**TASK TO COMPLETE**.
Pictures stay out. Everything else in the listing below gets written out exactly.

**DATASET**.
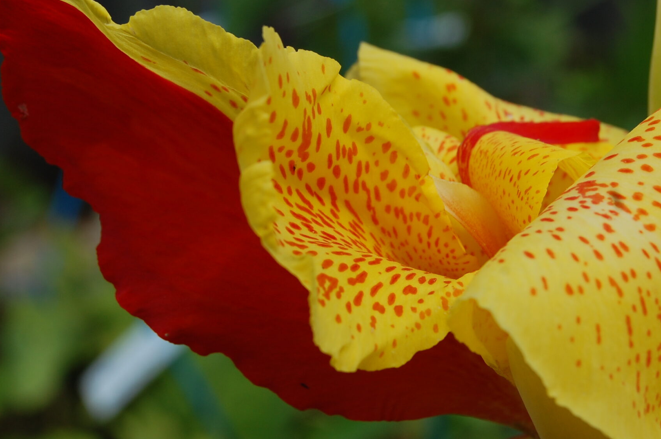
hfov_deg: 19.6
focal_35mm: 104
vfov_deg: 13.1
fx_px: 1908
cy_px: 255
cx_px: 408
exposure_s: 1/400
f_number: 10
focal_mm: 46
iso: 200
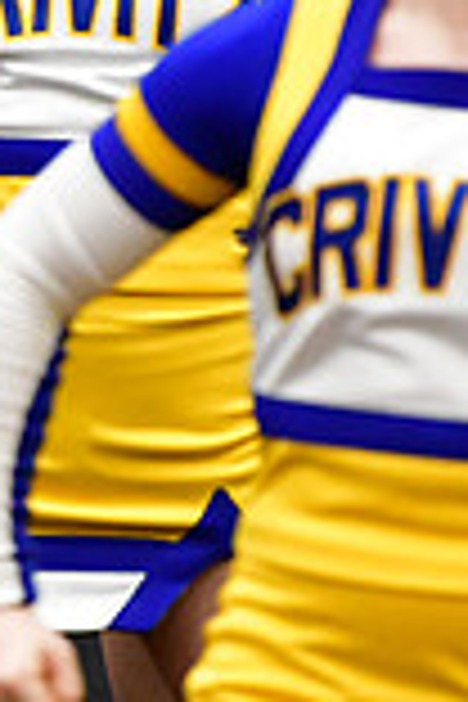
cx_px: -814
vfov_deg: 1.8
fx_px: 21780
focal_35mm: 1117
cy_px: 133
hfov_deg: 1.2
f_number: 3.5
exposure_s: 1/500
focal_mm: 200
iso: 5000
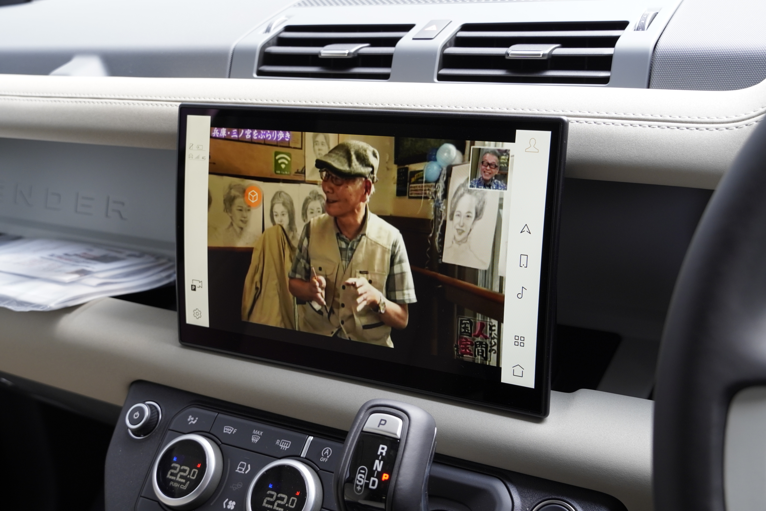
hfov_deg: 45.0
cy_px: 256
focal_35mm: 44
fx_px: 926
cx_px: 383
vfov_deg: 30.9
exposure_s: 1/50
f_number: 5.6
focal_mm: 29
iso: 320
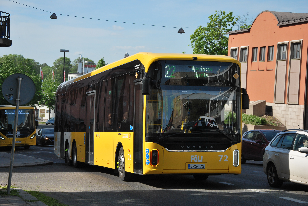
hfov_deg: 23.4
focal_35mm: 87
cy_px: 103
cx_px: 154
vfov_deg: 15.8
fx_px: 745
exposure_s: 1/800
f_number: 8
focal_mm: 58
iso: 200
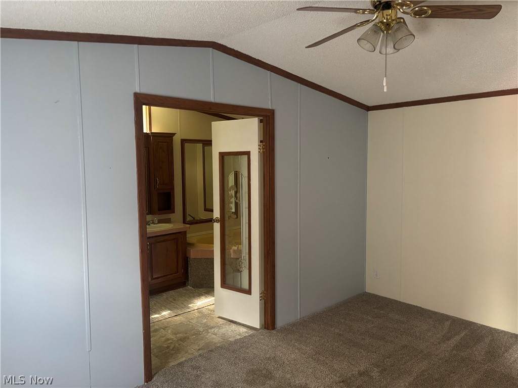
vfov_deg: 53.1
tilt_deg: -4.8
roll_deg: +0.9
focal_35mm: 26
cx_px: 259
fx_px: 389
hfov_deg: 67.3
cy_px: 194
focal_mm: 5.96
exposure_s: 1/60
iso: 320
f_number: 1.6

**SOLUTION TO THE PROBLEM**.
hfov_deg: 19.6
focal_35mm: 104
vfov_deg: 13.1
fx_px: 1908
cy_px: 255
cx_px: 408
exposure_s: 1/400
f_number: 10
focal_mm: 46
iso: 200
cx_px: -814
vfov_deg: 1.8
fx_px: 21780
focal_35mm: 1117
cy_px: 133
hfov_deg: 1.2
f_number: 3.5
exposure_s: 1/500
focal_mm: 200
iso: 5000
hfov_deg: 45.0
cy_px: 256
focal_35mm: 44
fx_px: 926
cx_px: 383
vfov_deg: 30.9
exposure_s: 1/50
f_number: 5.6
focal_mm: 29
iso: 320
hfov_deg: 23.4
focal_35mm: 87
cy_px: 103
cx_px: 154
vfov_deg: 15.8
fx_px: 745
exposure_s: 1/800
f_number: 8
focal_mm: 58
iso: 200
vfov_deg: 53.1
tilt_deg: -4.8
roll_deg: +0.9
focal_35mm: 26
cx_px: 259
fx_px: 389
hfov_deg: 67.3
cy_px: 194
focal_mm: 5.96
exposure_s: 1/60
iso: 320
f_number: 1.6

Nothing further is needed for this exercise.